Sun Trumps Taxes as a Reason for Americans to Move From State to State

Jobs, family, housing, and climate all top taxes as reasons why Americans move from state to state, as we explain in our new paper.  We’re taking a closer look today at how climate affects people’s interstate moves.

The IRS tracks Americans’ interstate moves.  Its data show that people are moving from the cold Snowbelt to the warm Sunbelt regardless of overall tax levels or the presence of an income tax in any of these states.

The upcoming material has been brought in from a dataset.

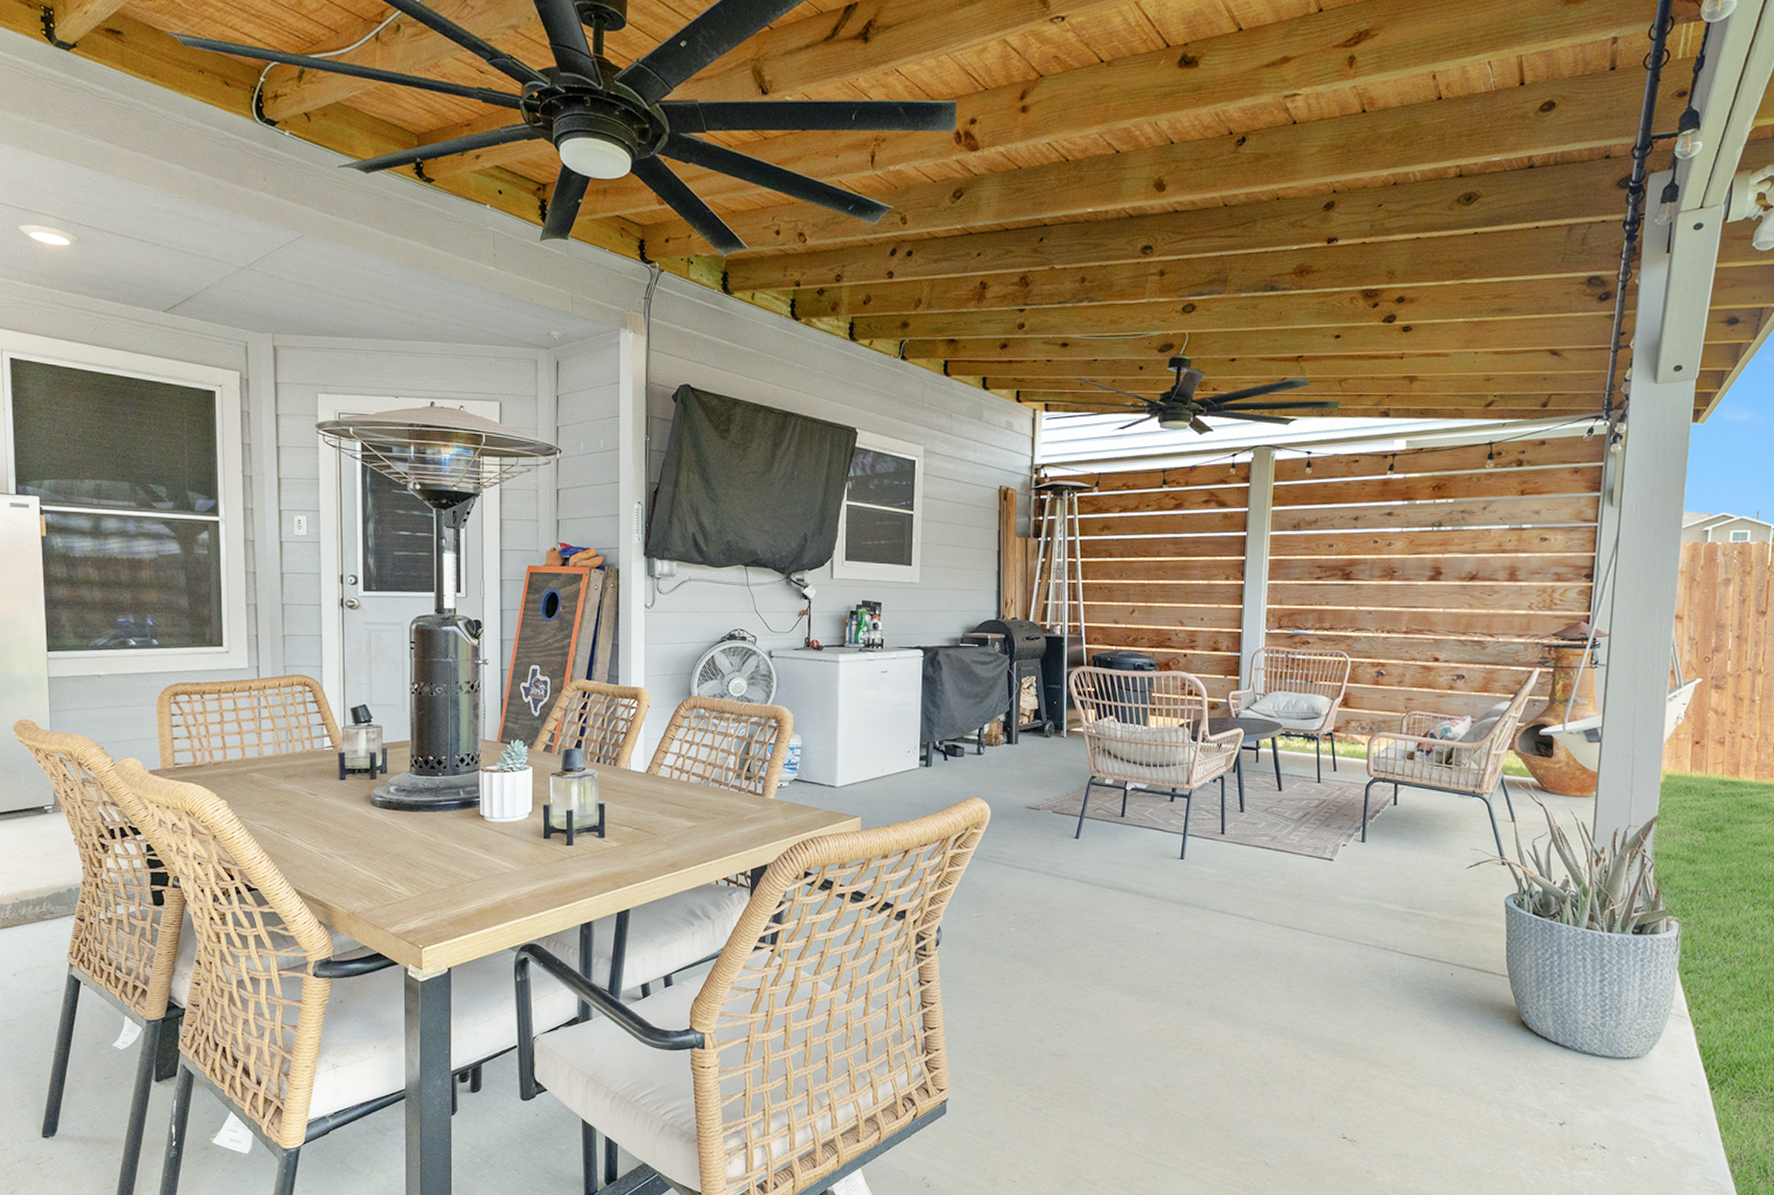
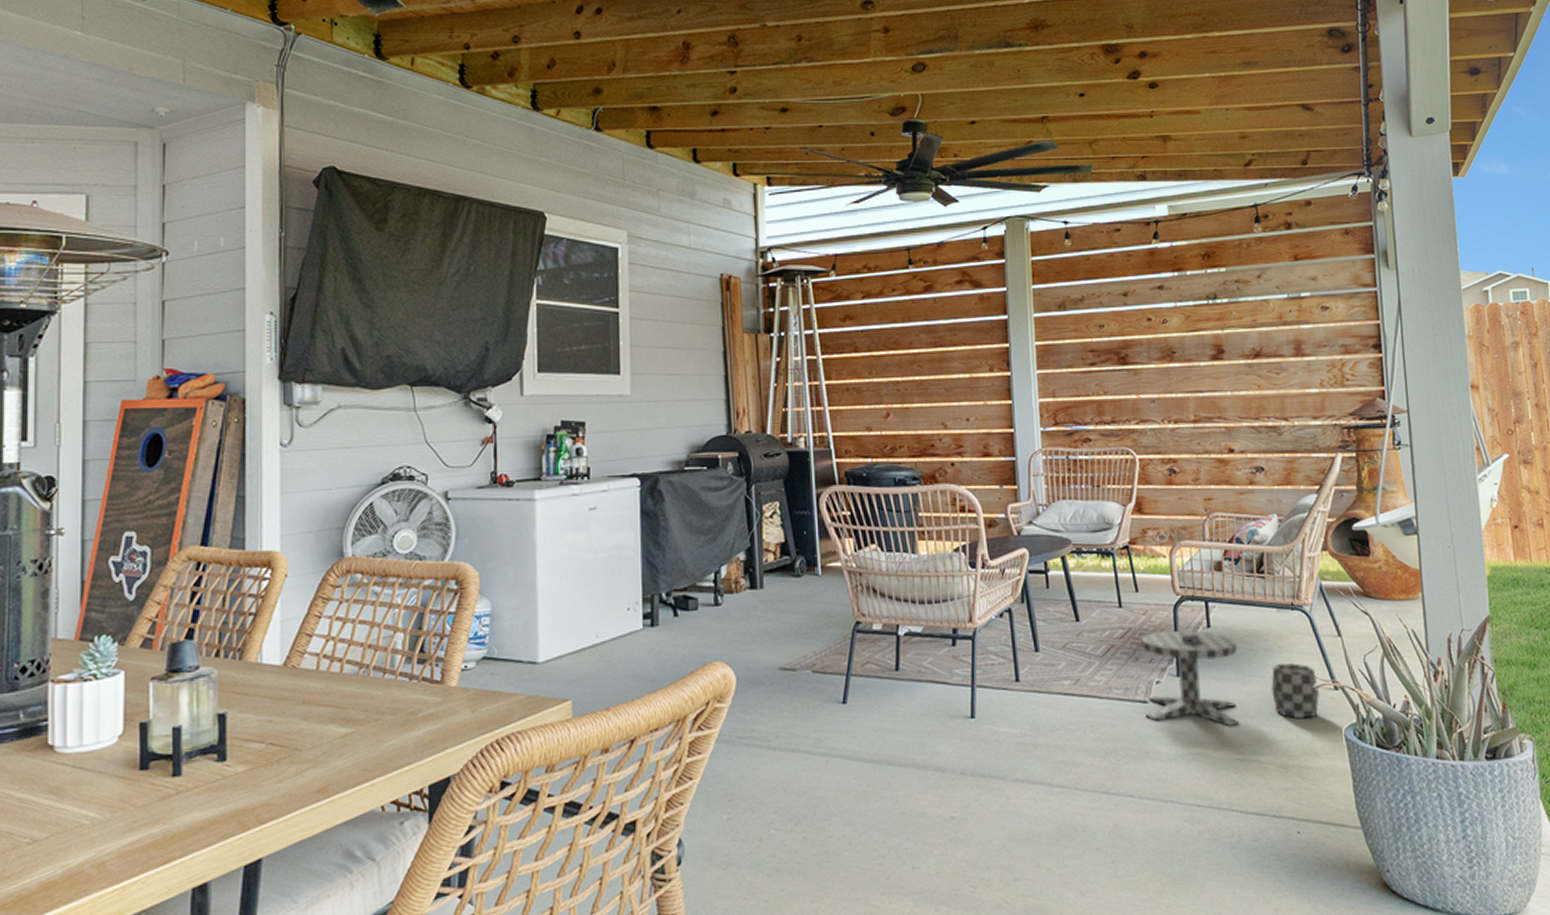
pedestal table: none [1329,804,1488,886] -> present [1141,629,1319,726]

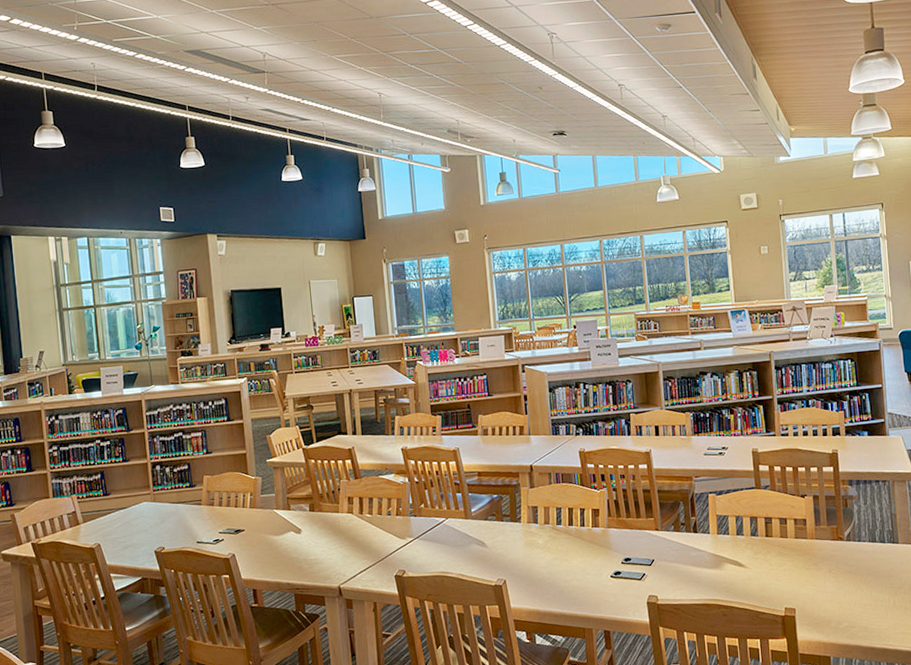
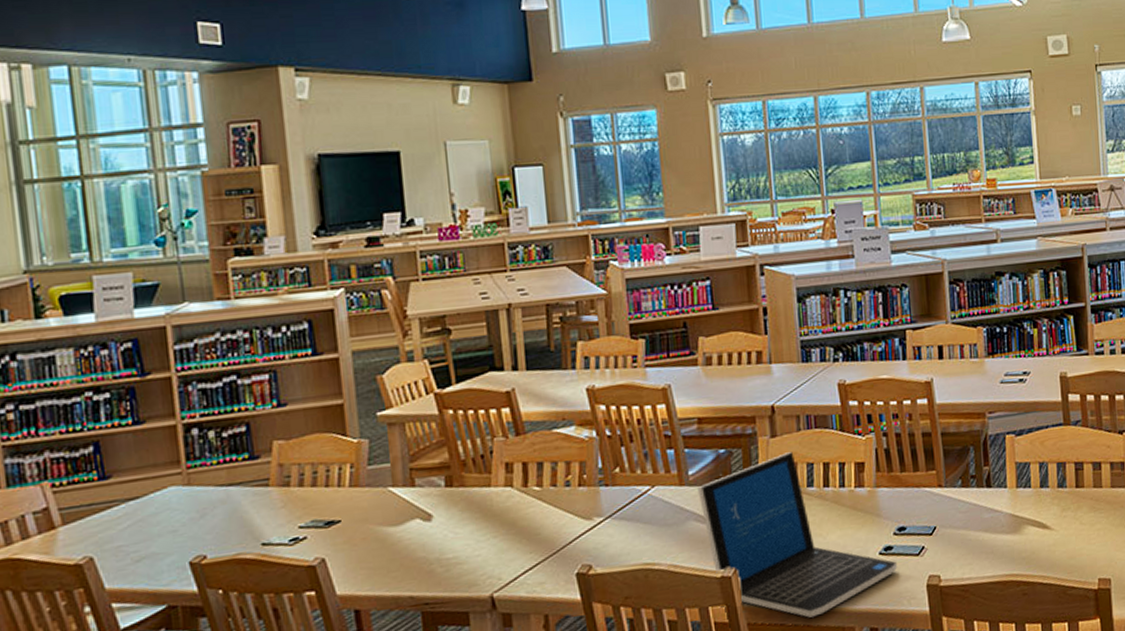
laptop: none [478,499,625,619] -> present [697,452,898,618]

The data reveal several trends:

  1. Lots of people moved from the cold-weather states of Illinois, Michigan, New Jersey, New York, Ohio, and Pennsylvania to nearly all of the Sunbelt states between 1993 and 2011.  This trend has held regardless of whether the Sunbelt states impose income taxes.  No-income-tax Florida has been the top Sunbelt destination for households leaving all six states.  But the second choice for all of them has been Arizona or North Carolina — both of which levy income taxes — not the other Sunbelt non-income tax states of Nevada, Tennessee, and Texas.
  2. The amount of out-migration from Snowbelt states isn’t closely related to their income tax rates.  For example, slightly more households moved from Pennsylvania to Florida than from Ohio to Florida even though Pennsylvania’s top income tax rate was only one-third as high as Ohio’s.  Similar numbers of people moved from Illinois, Massachusetts, and Michigan to Florida despite widely varying income tax rates.
  3. More people have left virtually all of the Great Plains states than have moved in.  Among this group of states, only Missouri and Oklahoma have experienced net in-migration; more households left Kansas, Iowa, Minnesota, Nebraska, North Dakota, and South Dakota than arrived.  This pattern has occurred despite a fairly wide range of both income tax and overall tax levels, including the absence of a personal income tax in South Dakota.
  4. Many Frostbelt-to-Sunbelt migrants are retirees.  Forty-five percent of the people who moved from New York to Florida over the past five years were 55 or older, and the shares were as high or higher for those moving to Florida from Illinois, Massachusetts, Michigan, and New Jersey.  Florida’s lack of an income tax may appeal to affluent people from Northern states, but the overwhelming evidence shows that those states would have lost all or nearly all of those retirees for climate reasons alone and that trying to retain them by cutting income taxes would have been futile.